## TASK:
What is needed is an exact repetition of the lines below, from the first one through the one holding "Westerleigh Group is", with no pictures and nothing else.

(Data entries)

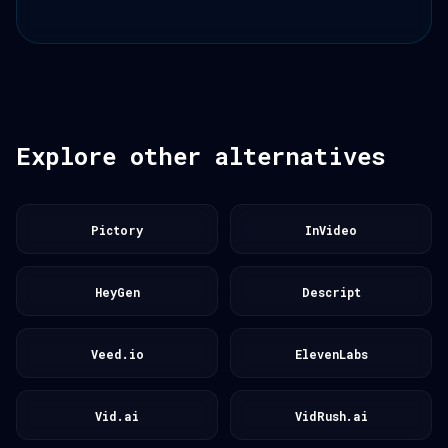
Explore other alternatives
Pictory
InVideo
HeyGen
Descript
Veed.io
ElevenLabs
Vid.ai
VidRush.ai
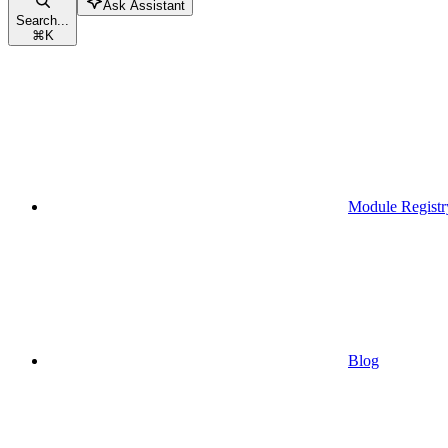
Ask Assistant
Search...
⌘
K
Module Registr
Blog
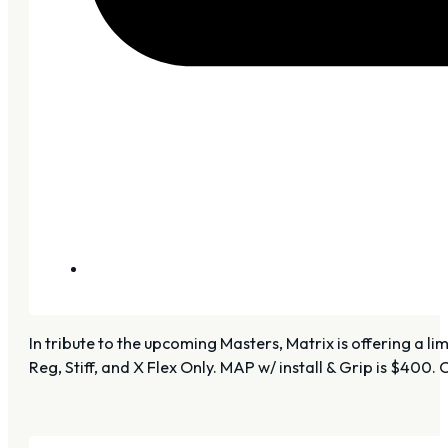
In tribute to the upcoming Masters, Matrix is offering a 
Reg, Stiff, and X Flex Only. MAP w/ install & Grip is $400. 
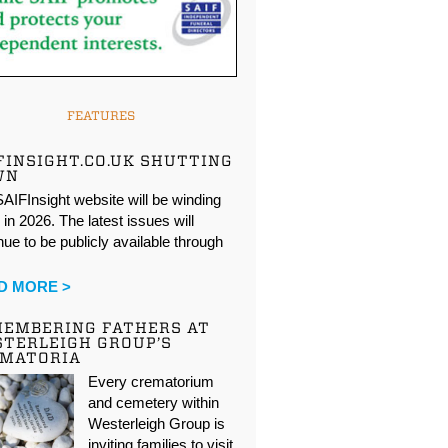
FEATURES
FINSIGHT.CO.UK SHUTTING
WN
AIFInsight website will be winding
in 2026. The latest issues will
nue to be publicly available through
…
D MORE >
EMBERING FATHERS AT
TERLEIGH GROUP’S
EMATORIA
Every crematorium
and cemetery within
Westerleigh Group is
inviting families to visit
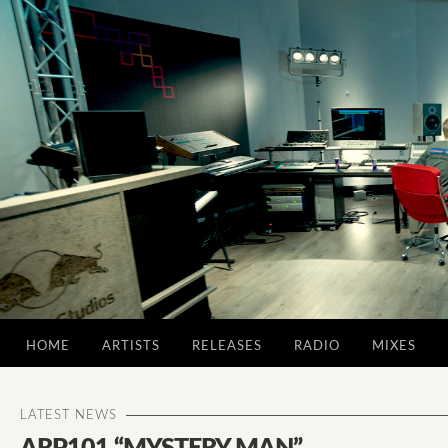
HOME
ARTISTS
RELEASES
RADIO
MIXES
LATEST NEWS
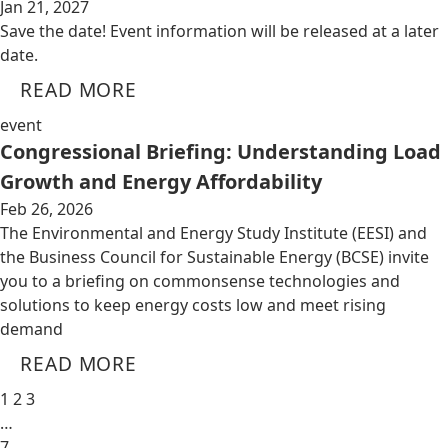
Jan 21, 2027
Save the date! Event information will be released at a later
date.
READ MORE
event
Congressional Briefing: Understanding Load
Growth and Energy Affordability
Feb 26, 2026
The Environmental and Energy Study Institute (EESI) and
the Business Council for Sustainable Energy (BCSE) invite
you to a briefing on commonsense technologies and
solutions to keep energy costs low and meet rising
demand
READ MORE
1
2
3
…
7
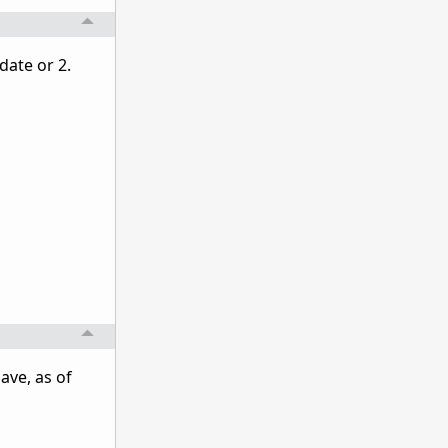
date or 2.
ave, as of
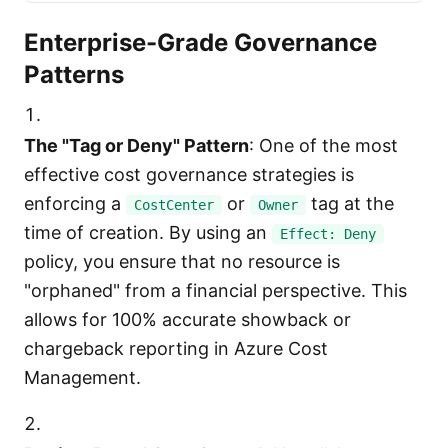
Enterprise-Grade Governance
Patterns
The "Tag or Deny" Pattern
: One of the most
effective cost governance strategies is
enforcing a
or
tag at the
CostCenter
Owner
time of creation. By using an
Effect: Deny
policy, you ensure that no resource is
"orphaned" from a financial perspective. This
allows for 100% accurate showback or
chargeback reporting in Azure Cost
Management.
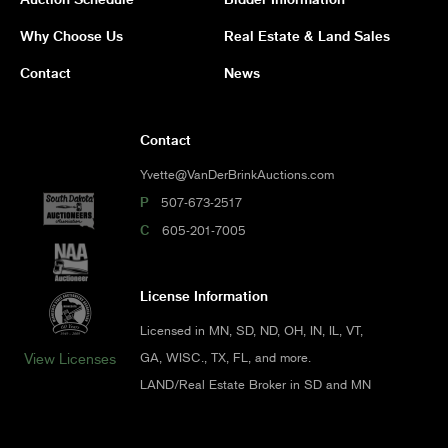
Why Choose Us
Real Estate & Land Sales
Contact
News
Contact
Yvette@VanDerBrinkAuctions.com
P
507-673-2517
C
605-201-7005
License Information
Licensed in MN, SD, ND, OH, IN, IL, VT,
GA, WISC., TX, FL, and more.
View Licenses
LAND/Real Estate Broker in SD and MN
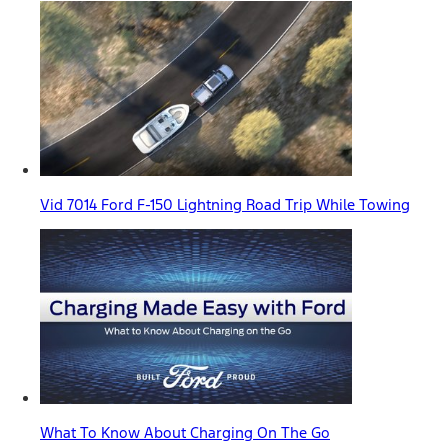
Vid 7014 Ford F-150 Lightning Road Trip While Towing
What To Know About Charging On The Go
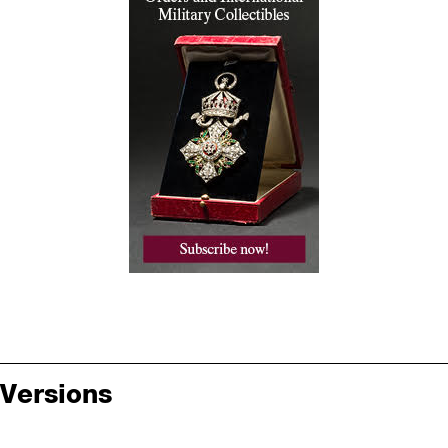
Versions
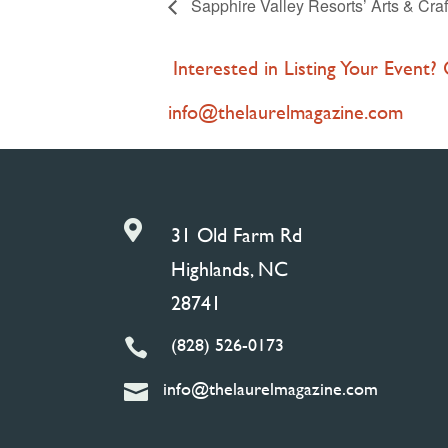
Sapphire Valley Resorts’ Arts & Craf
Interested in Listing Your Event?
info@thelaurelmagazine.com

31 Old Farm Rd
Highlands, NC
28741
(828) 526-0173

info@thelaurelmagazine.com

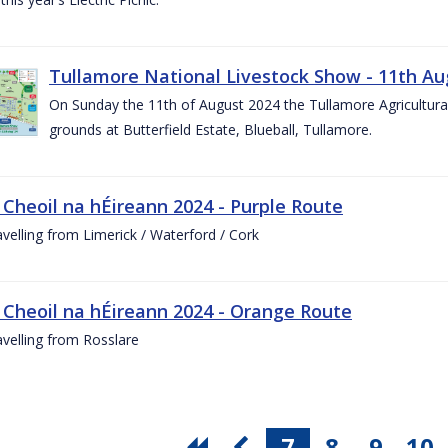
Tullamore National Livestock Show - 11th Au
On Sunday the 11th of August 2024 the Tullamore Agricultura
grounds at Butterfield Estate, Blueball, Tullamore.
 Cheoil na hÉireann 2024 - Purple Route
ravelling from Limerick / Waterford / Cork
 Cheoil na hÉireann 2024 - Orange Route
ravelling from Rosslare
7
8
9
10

## WRITTEN SOLUTION:
Explore other alternatives
Pictory
InVideo
HeyGen
Descript
Veed.io
ElevenLabs
Vid.ai
VidRush.ai
Ask Assistant
Search...
⌘
K
Module Registr
Blog
In tribute to the upcoming Masters, Matrix is offering a 
Reg, Stiff, and X Flex Only. MAP w/ install & Grip is $400. 
FEATURES
FINSIGHT.CO.UK SHUTTING
WN
AIFInsight website will be winding
in 2026. The latest issues will
nue to be publicly available through
…
D MORE >
EMBERING FATHERS AT
TERLEIGH GROUP’S
EMATORIA
Every crematorium
and cemetery within
Westerleigh Group is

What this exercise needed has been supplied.